Minute by minute my heart began to race as RMU went up six, but Kentucky would score a three-point basket and cut the lead in half.

A pattern seemed to develop in the game for sports fan to have heart attacks. Sometimes, I believe sports are fixed to provide the most stressful situations in life to the diehard fans.

Interestingly enough, the brain remembers and retains the most information and vivid mental pictures when you are stressed or excited. Both provide the adrenaline needed to explain shot by shot what occurred that night.

At the hockey game, my girlfriend sitting next to me had the score updated much quicker than the simple stream I was using to listen to the game. What the score of the Penguins game you ask? I had no idea from 7:32 to 9:31, and I didn’t care.

As Wischusen spoke for the final eight seconds of the game; time slowed down.

That moment when the world seems it isn’t spinning anymore. For people, it could be that one moment where death is near. The birth of a child or a wedding seems to have time halted for a brief moment just to visualize and memorize.

Center, Mike McFadden, hit two free throws with eight seconds left and John Calipari, head coach of Kentucky, elected not to take a timeout. His point guard rushed to the floor and passed it to an open Kyle Wiltjer and the crowd watched in awe as the rim made a, “doink” sound. At that moment, “doink,” became the most popular sound in Moon Township.

Over 3,000 people watched as history was made. RMU won their first ever NIT game and the biggest game in their history. From my vantage point at the Consol Energy Center in downtown Pittsburgh; the only sound I heard was that white noise again.

It was over 3,000 people screaming their heads off and storming the court.
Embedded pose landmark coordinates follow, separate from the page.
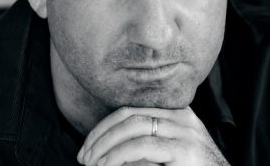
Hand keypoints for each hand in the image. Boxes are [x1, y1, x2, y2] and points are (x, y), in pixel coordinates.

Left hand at [77, 106, 228, 165]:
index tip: (87, 148)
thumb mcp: (172, 151)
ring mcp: (185, 132)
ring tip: (93, 164)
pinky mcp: (185, 149)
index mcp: (177, 114)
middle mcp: (182, 118)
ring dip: (106, 146)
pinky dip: (119, 156)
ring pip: (134, 127)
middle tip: (84, 158)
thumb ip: (150, 141)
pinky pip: (144, 146)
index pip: (131, 110)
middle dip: (100, 136)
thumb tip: (108, 146)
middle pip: (130, 115)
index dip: (104, 127)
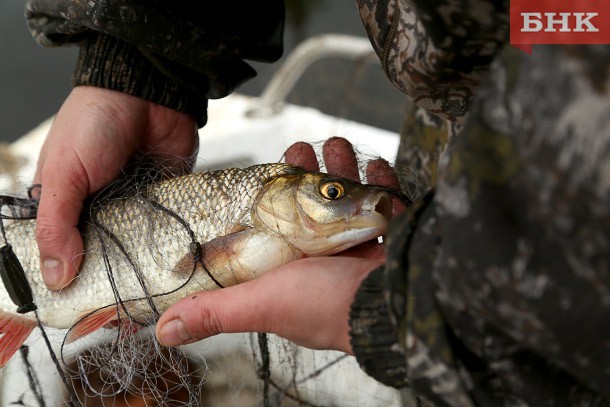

I didn’t need a TV to experience this. I am a Colonial and spiritually, my mind was storming that hardwood floor as well.

From that moment on, my ear was ringing just like a heavy rock concert. At the end of the day, it was well worth it, as one of my favorite athletic squads of all-time pulled off the impossible.

In 2010, RMU traveled to Providence and took on the second-ranked Villanova Wildcats in the NCAA Tournament in the first round. It took overtime for the Wildcats to defeat the Colonials, but a standing ovation was due from the crowd for Mike Rice’s squad. Three years ago, those Wildcats prevailed as the opposite occurred.

Andy Toole conquered this set of Wildcats and everyone has their own story. Most watched it on TV, while the lucky ones packed the Chuck as if the national championship played.

On Tuesday, March 19, Goliath was taken down by the small but mighty David. For this Colonial Crazy, it was through an iPhone.